In response to people’s question about point 4 in long term forecast, I wrote:
China faces a fork in the road when it slows down. The entrenched interest may keep or grab more wealth, but that will make China either a Latin American countries in the 70s with government terrorism or have a revolution. Or the entrenched interest may step back and start the inevitable transition process and share some of the wealth with the rest of Chinese people. Now the GDP growth is 9-10%, of which investment grow at 13-14% whereas consumption grows at about 7%. In transition, say investment grows at 0% and consumption at 7%, that would make the overall 3-4% GDP growth. So if consumption is largely growth at similar speed like before, people would not notice as much on that aspect. The pain though will still be inevitable because China’s problem is structural. All the resources, especially people, will have to be relocated to service from export and investment driven industries. So lots of people will lose their jobs. The transition would need government monetary and fiscal policy to help.
In response to people’s question about HK vs.

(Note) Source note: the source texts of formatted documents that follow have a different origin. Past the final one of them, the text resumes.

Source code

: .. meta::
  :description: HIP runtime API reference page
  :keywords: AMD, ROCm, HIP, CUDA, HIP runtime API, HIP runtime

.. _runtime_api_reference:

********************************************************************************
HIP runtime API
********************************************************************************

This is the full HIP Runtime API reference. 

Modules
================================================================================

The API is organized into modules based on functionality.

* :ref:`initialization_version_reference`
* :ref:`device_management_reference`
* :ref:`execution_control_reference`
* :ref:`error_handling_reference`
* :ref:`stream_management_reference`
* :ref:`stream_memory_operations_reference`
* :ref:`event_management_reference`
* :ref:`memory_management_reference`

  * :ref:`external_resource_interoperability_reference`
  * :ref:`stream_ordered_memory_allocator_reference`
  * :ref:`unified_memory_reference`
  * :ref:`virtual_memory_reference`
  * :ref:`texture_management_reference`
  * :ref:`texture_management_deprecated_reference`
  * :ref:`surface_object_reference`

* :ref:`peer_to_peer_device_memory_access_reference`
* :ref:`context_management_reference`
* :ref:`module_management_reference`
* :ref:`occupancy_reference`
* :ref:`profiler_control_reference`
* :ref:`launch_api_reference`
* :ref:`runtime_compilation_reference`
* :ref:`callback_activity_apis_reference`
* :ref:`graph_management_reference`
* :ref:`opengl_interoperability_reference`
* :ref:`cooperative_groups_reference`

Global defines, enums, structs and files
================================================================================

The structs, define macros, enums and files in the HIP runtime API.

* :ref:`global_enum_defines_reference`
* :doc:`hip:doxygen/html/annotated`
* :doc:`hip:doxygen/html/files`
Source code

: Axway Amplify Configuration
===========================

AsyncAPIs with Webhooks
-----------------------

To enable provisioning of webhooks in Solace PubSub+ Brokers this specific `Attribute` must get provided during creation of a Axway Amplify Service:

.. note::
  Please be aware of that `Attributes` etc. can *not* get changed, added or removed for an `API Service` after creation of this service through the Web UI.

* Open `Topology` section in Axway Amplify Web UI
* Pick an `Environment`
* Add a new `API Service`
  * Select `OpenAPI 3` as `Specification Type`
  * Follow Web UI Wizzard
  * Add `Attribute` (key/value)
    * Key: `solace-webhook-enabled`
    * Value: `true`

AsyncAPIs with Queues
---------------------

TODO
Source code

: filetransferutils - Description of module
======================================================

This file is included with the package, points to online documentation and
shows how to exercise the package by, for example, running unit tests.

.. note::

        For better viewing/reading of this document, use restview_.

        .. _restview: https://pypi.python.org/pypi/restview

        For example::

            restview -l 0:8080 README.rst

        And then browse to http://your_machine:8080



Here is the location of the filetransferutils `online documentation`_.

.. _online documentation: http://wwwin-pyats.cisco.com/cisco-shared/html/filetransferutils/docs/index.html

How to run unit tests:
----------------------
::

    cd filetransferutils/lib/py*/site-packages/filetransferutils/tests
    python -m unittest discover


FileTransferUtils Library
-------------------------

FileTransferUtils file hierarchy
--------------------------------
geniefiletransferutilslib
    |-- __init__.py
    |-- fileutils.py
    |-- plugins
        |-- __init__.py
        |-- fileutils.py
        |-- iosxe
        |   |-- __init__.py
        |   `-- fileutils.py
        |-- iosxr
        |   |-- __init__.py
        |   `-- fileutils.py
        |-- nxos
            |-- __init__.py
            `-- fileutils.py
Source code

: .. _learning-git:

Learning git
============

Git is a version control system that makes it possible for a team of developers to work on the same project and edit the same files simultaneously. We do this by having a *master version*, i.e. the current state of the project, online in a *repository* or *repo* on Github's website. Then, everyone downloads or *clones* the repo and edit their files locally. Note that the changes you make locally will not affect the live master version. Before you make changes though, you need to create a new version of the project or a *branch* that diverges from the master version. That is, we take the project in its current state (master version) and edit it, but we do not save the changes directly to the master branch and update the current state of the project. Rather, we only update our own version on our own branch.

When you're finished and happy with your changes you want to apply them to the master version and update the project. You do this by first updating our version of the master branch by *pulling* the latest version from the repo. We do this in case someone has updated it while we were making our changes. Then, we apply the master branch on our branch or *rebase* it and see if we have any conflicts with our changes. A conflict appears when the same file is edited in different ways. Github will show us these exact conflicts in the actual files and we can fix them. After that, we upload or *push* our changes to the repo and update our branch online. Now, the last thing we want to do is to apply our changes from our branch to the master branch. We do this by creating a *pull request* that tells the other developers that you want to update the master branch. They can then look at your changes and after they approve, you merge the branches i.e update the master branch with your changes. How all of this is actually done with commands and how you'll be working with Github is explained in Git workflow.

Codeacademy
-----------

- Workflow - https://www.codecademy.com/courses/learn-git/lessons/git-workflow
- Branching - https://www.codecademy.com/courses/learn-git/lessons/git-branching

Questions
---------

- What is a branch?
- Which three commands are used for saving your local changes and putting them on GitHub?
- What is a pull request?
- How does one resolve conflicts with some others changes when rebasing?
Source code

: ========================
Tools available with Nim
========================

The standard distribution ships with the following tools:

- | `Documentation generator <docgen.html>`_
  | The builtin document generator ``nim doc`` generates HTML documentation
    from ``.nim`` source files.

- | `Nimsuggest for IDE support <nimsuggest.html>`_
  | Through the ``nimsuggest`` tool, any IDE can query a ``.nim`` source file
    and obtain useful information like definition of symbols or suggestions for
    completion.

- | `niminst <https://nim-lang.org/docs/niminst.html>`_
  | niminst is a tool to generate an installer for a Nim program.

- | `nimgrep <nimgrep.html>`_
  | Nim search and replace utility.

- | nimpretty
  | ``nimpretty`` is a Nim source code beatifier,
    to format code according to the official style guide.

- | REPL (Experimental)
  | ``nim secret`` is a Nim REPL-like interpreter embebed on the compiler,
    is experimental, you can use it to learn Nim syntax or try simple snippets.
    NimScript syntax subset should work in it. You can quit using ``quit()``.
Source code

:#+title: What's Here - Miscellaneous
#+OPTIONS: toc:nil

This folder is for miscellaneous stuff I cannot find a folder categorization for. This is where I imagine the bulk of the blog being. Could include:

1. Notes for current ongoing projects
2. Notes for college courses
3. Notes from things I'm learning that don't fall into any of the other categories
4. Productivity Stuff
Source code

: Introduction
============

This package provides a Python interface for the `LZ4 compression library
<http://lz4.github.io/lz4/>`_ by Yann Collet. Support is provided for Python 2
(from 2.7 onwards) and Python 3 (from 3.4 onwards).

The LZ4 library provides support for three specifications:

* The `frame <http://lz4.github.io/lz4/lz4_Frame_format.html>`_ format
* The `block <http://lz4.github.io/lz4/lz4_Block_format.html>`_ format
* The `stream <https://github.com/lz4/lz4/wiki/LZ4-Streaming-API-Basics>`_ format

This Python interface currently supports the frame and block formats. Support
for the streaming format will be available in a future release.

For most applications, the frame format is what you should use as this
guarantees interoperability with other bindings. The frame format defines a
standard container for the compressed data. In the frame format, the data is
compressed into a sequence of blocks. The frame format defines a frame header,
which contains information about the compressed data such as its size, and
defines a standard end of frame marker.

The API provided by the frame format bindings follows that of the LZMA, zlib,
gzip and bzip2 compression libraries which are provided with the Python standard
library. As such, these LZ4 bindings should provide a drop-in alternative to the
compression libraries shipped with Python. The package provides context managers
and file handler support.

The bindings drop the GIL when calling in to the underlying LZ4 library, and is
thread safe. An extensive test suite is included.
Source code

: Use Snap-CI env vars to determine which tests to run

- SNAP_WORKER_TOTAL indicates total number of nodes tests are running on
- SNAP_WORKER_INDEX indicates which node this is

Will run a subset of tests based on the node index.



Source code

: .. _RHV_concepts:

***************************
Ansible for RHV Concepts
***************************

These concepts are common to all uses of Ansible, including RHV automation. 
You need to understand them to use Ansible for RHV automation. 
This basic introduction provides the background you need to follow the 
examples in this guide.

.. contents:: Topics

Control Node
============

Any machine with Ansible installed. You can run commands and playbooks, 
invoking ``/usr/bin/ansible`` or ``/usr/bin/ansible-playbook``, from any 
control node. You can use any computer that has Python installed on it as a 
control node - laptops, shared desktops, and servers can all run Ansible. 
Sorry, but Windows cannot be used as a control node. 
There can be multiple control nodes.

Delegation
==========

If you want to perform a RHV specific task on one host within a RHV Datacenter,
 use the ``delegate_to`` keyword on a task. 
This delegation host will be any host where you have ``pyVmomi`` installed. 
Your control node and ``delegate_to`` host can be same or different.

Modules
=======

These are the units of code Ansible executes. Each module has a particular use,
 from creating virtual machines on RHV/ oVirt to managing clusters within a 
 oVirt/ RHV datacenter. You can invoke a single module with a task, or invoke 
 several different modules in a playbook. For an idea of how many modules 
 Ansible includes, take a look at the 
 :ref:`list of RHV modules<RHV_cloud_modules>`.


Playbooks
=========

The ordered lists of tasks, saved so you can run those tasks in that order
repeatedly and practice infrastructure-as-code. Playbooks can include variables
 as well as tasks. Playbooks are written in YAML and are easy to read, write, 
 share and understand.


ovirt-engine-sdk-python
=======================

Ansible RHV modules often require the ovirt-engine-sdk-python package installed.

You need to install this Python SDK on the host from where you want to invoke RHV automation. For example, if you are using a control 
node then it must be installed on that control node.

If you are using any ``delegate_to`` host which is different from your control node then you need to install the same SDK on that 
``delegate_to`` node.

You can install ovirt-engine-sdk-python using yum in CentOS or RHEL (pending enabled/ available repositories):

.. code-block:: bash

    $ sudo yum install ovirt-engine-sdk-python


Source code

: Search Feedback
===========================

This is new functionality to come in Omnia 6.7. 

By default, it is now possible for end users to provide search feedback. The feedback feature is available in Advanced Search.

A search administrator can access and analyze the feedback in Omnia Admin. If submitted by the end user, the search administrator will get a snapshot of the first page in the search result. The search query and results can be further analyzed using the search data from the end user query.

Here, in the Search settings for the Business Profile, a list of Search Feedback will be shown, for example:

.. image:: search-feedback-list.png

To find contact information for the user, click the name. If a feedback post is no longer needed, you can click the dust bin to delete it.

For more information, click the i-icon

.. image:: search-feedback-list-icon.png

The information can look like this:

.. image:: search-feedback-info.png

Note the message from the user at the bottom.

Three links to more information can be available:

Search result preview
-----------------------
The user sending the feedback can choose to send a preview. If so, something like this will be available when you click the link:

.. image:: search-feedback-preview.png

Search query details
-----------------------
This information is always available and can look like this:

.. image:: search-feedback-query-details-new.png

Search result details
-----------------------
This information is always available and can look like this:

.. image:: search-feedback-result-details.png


Mainland housing bubbles, I wrote
Yes, both will suffer in the longer term. It may be a 10 or more year downward adjustment. HK could have big downward adjustment because it is not only exposed to Chinese economic growth, but also US interest rate. So you could say that the real interest rate today in China is 0; both normal interest and inflation rates are about 6%. But the real rates in HK is about -4%: its exchange rate system require a peg of nominal rate to the US at 0% (due to the impossible trinity concept that I discussed at the BCIC meeting last Nov) while having about 4% inflation rate. So it is a housing bubble on steroids and could even worse than China. When either China slows down or US recovers some, its housing market may have worse adjustment than China. Of course if a lot of Chinese money gets scared in mainland, they may escape to HK to buy something here. That might provide some support from below.